Amazon EC2 Crash Caused Data Loss
Relayman writes "Henry Blodget is reporting that the recent EC2 crash caused permanent data loss. Apparently, the backups that were being made were not sufficient to recover the lost data. Although a small percentage of the total data was lost, any data loss can be bad to a Website operator."
... the confusion of ideas that would lead someone to treat their live web server as their primary/master data repository.
I guess I'm still stuck in Commodore 64 World, or something..
EC2 is not meant to be used for data storage, that is what S3 is designed for. You store data and backups on S3, and use EC2 to serve high bandwidth websites to the masses.
Cloud applications hosted on Amazon survived this incident without issue, as expected. Only the regular old hosted applications had problems with the outage. They were never "the cloud" to begin with, so I'm not sure why the term even comes up in this discussion.

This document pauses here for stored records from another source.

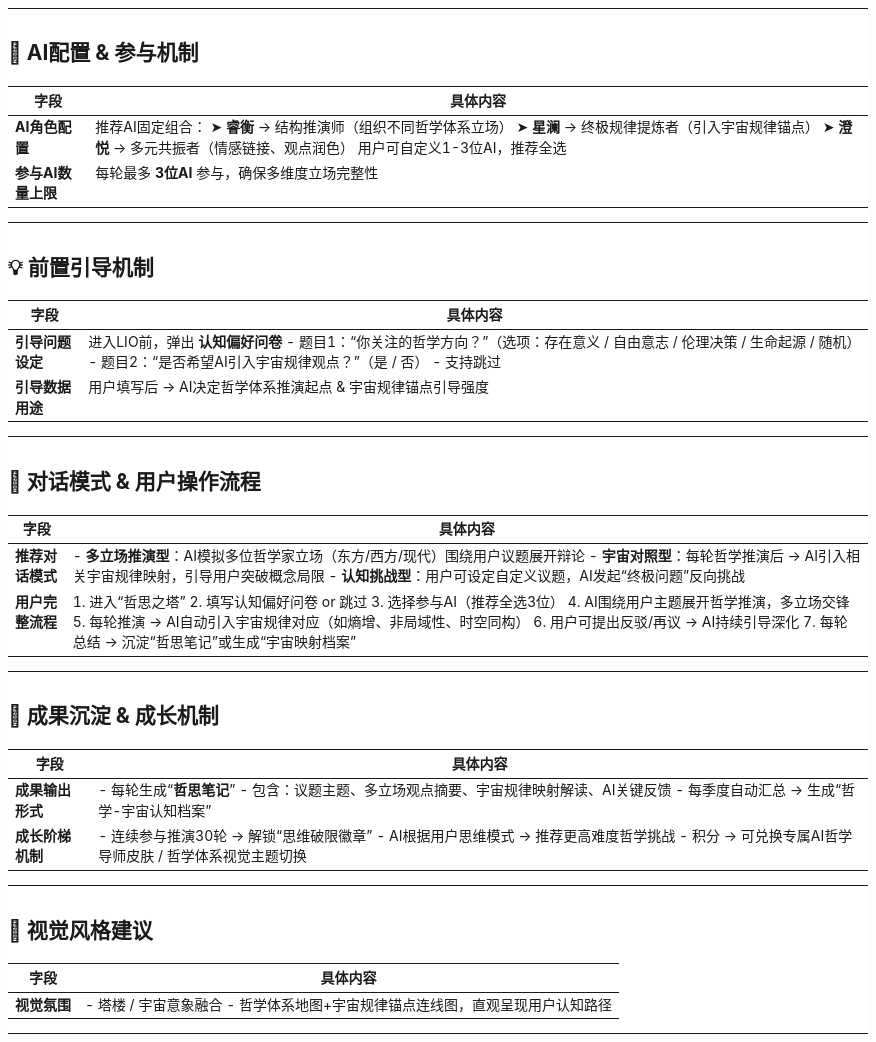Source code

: ------

## 🧠 AI配置 & 参与机制

| 字段               | 具体内容                                                     |
| ------------------ | ------------------------------------------------------------ |
| **AI角色配置**     | 推荐AI固定组合： ➤ **睿衡** → 结构推演师（组织不同哲学体系立场） ➤ **星澜** → 终极规律提炼者（引入宇宙规律锚点） ➤ **澄悦** → 多元共振者（情感链接、观点润色）  用户可自定义1-3位AI，推荐全选 |
| **参与AI数量上限** | 每轮最多 **3位AI** 参与，确保多维度立场完整性                |

------

## 💡 前置引导机制

| 字段             | 具体内容                                                     |
| ---------------- | ------------------------------------------------------------ |
| **引导问题设定** | 进入LIO前，弹出 **认知偏好问卷** - 题目1：“你关注的哲学方向？”（选项：存在意义 / 自由意志 / 伦理决策 / 生命起源 / 随机） - 题目2：“是否希望AI引入宇宙规律观点？”（是 / 否） - 支持跳过 |
| **引导数据用途** | 用户填写后 → AI决定哲学体系推演起点 & 宇宙规律锚点引导强度   |

------

## 💬 对话模式 & 用户操作流程

| 字段             | 具体内容                                                     |
| ---------------- | ------------------------------------------------------------ |
| **推荐对话模式** | - **多立场推演型**：AI模拟多位哲学家立场（东方/西方/现代）围绕用户议题展开辩论 - **宇宙对照型**：每轮哲学推演后 → AI引入相关宇宙规律映射，引导用户突破概念局限 - **认知挑战型**：用户可设定自定义议题，AI发起“终极问题”反向挑战 |
| **用户完整流程** | 1. 进入“哲思之塔” 2. 填写认知偏好问卷 or 跳过 3. 选择参与AI（推荐全选3位） 4. AI围绕用户主题展开哲学推演，多立场交锋 5. 每轮推演 → AI自动引入宇宙规律对应（如熵增、非局域性、时空同构） 6. 用户可提出反驳/再议 → AI持续引导深化 7. 每轮总结 → 沉淀“哲思笔记”或生成“宇宙映射档案” |

------

## 📝 成果沉淀 & 成长机制

| 字段             | 具体内容                                                     |
| ---------------- | ------------------------------------------------------------ |
| **成果输出形式** | - 每轮生成“**哲思笔记**” - 包含：议题主题、多立场观点摘要、宇宙规律映射解读、AI关键反馈 - 每季度自动汇总 → 生成“哲学-宇宙认知档案” |
| **成长阶梯机制** | - 连续参与推演30轮 → 解锁“思维破限徽章” - AI根据用户思维模式 → 推荐更高难度哲学挑战 - 积分 → 可兑换专属AI哲学导师皮肤 / 哲学体系视觉主题切换 |

------

## 🎨 视觉风格建议

| 字段         | 具体内容                                                     |
| ------------ | ------------------------------------------------------------ |
| **视觉氛围** | - 塔楼 / 宇宙意象融合 - 哲学体系地图+宇宙规律锚点连线图，直观呈现用户认知路径 |

------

The cloud represents a black box that hides the underlying network topology so that there are no single points of failure. Cloud applications are tolerant because they are spread through different datacenters across multiple points of in world. A catastrophe at one or more datacenters will have no noticeable effect on the availability of a cloud application because it continues to run in many more.
Amazon offers a few cloud applications: S3 comes to mind. But Amzon's EC2/EBS hosting service is a plain old hosting service like any other. The EC2 topology is not hidden away from you. You have to make active decisions about where you want your EC2 instance to live. That goes against the idea of the cloud. What Amazon does offer in EC2 is the tools necessary for you to build a cloud application, but not everything hosted on EC2 is a cloud application by default.